Le plus ahurissant dans cette histoire c’est de constater que même les Républicains américains tissent des lauriers au démocrate Obama. John A. Boehner président de la Chambre des Représentants, déclare que l’Administration Obama a excellé dans sa gestion de l ‘affaire égyptienne. Il se déclare optimiste quant à l’orientation démocratique du futur régime égyptien, et ce, « malgré l’absence de Démocraties dans le monde arabe ». C’est pas parce qu’il n’y en a jamais eu qu’il ne devrait pas y en avoir! Il n’y a donc plus rien à espérer de l’Amérique ?

Je ne peux m’empêcher de tisser un parallèle entre la joie qu’a entraîné la mise à la porte de Moubarak et l’enthousiasme qu’a suscité l’élection d’Obama .
Un beau jeune homme, bronzé, comme dit Berlusconi, venant de nulle part et surtout d’ailleurs, l’emporte sur un McCain décati. Le Tiers-monde photogénique conquiert le pouvoir dans la plus grande Démocratie de la planète. Qui est-il au juste, que va t-il faire ? tout le monde s’en fout et surtout ne veut pas le savoir. Le bonheur à l’état pur.
Moubarak, vieux lion au bout du rouleau, n’a plus la force de défendre son territoire. Tant mieux, il est tellement plus facile de tirer sur une ambulance. Obama tient une magnifique occasion, d’illustrer sur le terrain son discours du Caire, à la gloire du monde arabe. L’Amérique tient l’armée égyptienne par les tombereaux de dollars qu’elle lui alloue; non pour faire la guerre mais pour s’engraisser. La CIA manipule adroitement et discrètement les manifestants égyptiens. Quant aux Frères Musulmans, consigne leur est donnée de se montrer discrets ; patience, votre heure viendra.
Obama sonne l’hallali; l’Union Européenne lui emboîte le pas, quoique plus mollement. Fin du premier acte.
La caution obamienne au renversement de Moubarak est une raison supplémentaire pour détester le vieux dictateur; à condition bien entendu d’être un obamaniaque inconditionnel.
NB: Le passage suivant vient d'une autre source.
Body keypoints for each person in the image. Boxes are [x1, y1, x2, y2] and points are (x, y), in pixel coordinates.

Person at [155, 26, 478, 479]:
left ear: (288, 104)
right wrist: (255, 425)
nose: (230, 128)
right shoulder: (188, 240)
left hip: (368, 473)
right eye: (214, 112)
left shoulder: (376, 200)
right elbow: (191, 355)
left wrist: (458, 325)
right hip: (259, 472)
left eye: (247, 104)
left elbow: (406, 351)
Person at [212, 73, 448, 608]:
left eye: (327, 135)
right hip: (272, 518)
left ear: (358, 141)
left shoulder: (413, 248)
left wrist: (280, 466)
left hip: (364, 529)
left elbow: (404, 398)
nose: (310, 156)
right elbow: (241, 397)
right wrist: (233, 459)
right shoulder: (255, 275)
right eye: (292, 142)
Il est consternant de constater que le must du politiquement correct en Occident consiste à applaudir des deux mains à la chute d’un homme d’Etat qui a assuré pendant plus de trente ans de paix et de stabilité économique dans la région. Pas une seule voix ne s’élève, ne serait-ce que pour peser les avantages /inconvénients de la nouvelle donne au Moyen-Orient après le départ de Moubarak.
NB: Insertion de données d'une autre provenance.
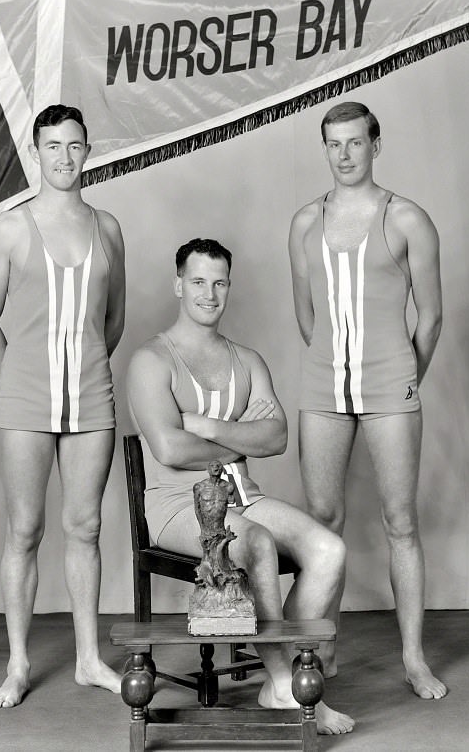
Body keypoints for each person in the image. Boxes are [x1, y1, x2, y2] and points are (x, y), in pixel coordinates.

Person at [126, 237, 355, 735]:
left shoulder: (247, 360)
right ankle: (282, 683)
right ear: (178, 285)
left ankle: (286, 665)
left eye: (220, 282)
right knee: (256, 542)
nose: (210, 293)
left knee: (329, 550)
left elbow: (275, 437)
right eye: (198, 282)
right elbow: (168, 449)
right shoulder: (151, 360)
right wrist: (238, 439)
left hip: (242, 496)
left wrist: (206, 428)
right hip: (175, 505)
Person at [288, 101, 445, 698]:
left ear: (376, 145)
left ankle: (413, 657)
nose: (345, 155)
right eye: (334, 144)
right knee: (323, 523)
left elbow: (430, 319)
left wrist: (403, 376)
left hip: (390, 385)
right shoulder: (305, 222)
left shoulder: (407, 218)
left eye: (356, 143)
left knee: (401, 522)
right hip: (324, 385)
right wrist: (338, 364)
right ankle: (322, 647)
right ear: (325, 149)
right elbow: (306, 316)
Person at [0, 104, 126, 706]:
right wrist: (20, 378)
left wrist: (83, 368)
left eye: (75, 145)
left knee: (84, 527)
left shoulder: (108, 228)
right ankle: (17, 665)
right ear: (36, 152)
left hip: (91, 398)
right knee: (26, 530)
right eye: (53, 146)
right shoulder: (9, 229)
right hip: (26, 399)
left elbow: (113, 322)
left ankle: (88, 659)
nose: (64, 156)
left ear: (88, 151)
La seule voix raisonnable vient de de Russie où le ministre des affaires étrangères Serguei Lavrov répond à Obama le pyromane: « Nous sommes convaincus que les appels à la révolution sont contre-productifs  Nous en avons connu plus d’une en Russie et nous pensons qu’il ne faut pas imposer des révolutions aux autres. Nous ne pensons pas qu’il faille serrer les vis et prendre parti ».


Mais Obama, le pyromane inconscient, n’écoute rien ni personne: « Prenons l’exemple sur l’Egypte » claironne t-il aux Musulmans, ses frères. Renversez le pouvoir en place, révoltez-vous, du passé faites table rase, j’en ai rien à faire des conséquences, l’économie mondiale peut s’effondrer, les champs de pétrole brûleront, des guerres éclateront, les Islamistes fondamentalistes prendront le pouvoir. Qu’importe. L’essentiel , comme on dit chez nous, c’est qu’un sang impur abreuve nos sillons.